INTERACT FORUM
More => Old Versions => Media Center 15 (Development Ended) => Topic started by: glynor on March 08, 2011, 10:25:54 am
-
You guys might just want to grab this (http://blog.echonest.com/post/3639160982/million-song-dataset), just in case it could come in handy:
For far too long, researchers and engineers working on Music Information Retrieval (MIR) have been forced to pay a hefty ante before being able to conduct their research: namely, they’ve had to build a set of data on which test their theories and hone their algorithms.
It may have started as a flippant suggestion for how to solve that problem, but The Million Song Dataset is now real, and anyone can download it. A collaboration between The Echo Nest and Columbia University’s LabROSA department (Laboratory for the Recognition and Organization of Speech and Audio), The Million Song Dataset has four main objectives:
* To encourage research on algorithms that scale to commercial sizes
* To provide a reference dataset for evaluating research
* As a shortcut alternative to creating a large dataset with The Echo Nest’s API
* To help new researchers get started in the MIR field.

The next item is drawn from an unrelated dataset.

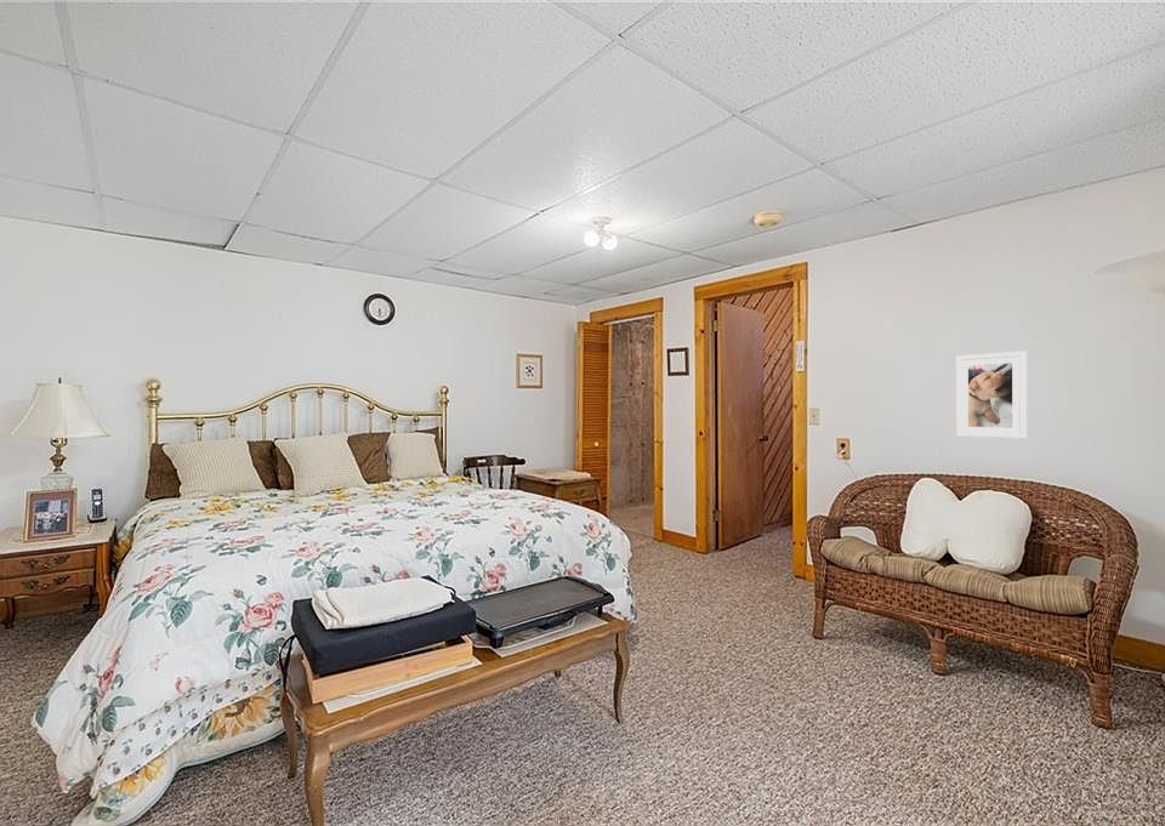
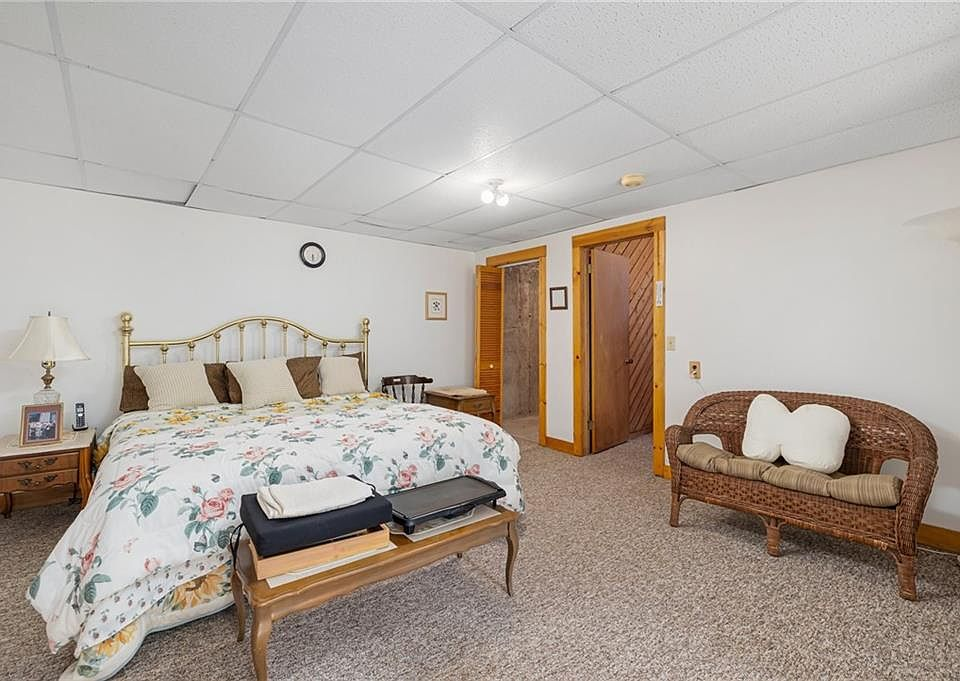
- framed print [955,351,1028,440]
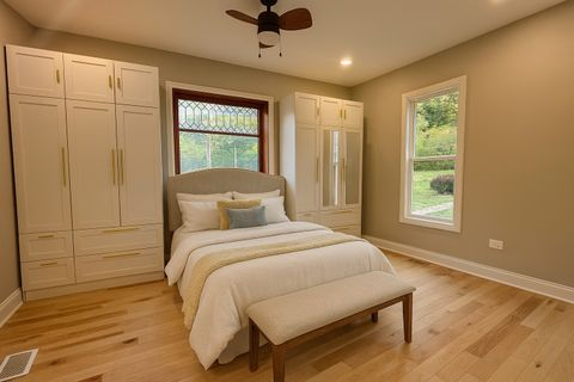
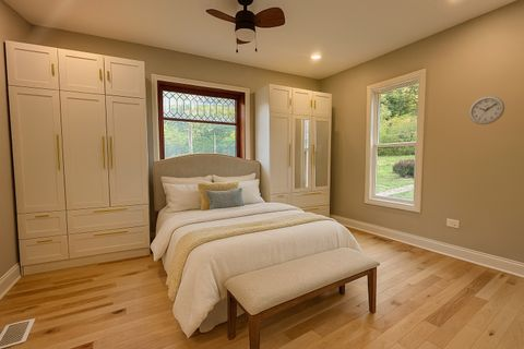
+ wall clock [468,95,505,125]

The Million Song Dataset offers researchers, engineers and commercial developers detailed sonic and cultural attributes for each song, as well as extensive metadata, both provided by The Echo Nest.
-
Its size is 280 GB! ...or 180 GB if you calculate from the 1.8 GB / 1% / 10,000 random songs sample file. The latter is said to be compressed (odd that such loose data doesn't compress more).
MC should be able to store a library of 1,000,000 extensively tagged songs in about 150 MB (based on 15 MB per 100,000 files, which is about correct for me. In my experience a zipped library backup file for a 15 MB database is about 6 MB. The complete 1 million song db should fit in a 60 MB delivery package.)
-
I just don't understand why they aren't distributing it via bittorrent.
-
It seems to me that this is worth having for the metadata alone. I've jumped on it. So much for having just 37,000+ songs. I see this as a great opportunity to be able to preview music before buying. I still plan to stick to lossless.
-
It seems to me that this is worth having for the metadata alone. I've jumped on it. So much for having just 37,000+ songs. I see this as a great opportunity to be able to preview music before buying. I still plan to stick to lossless.
Does this actually include the songs? it sounds like it only includes the metadata, and links to 30 second samples.
I could see JRiver using this to benefit their search and track lookup processes, but other than that, I don't see a good use for the "average" user.
however, I could certainly just be missing it :)
-
Does this actually include the songs? it sounds like it only includes the metadata, and links to 30 second samples.
I could see JRiver using this to benefit their search and track lookup processes, but other than that, I don't see a good use for the "average" user.
however, I could certainly just be missing it :)
Nope. You got it. It is a developer tool.
-
Thanks for clarifying, it seems awfully big for metadata.
I wonder if/hope J River can use it to augment YADB and/or music fingerprinting/ID.
-
Thanks for clarifying.
I believe that it will help identify new music that I may not be familiar with. I haven't opened it yet but I am looking forward to seeing what they have developed. I agree, it would be great if this was available through JRiver lookup processes.
Tunetyme
-
I believe that it will help identify new music that I may not be familiar with. I haven't opened it yet but I am looking forward to seeing what they have developed. I agree, it would be great if this was available through JRiver lookup processes.
The Performer Store inside MC has about 8 million tracks. It's free to play the samples.
If you find something you like, you can click on the $ sign to buy a high quality MP3 track or even a CD from Amazon.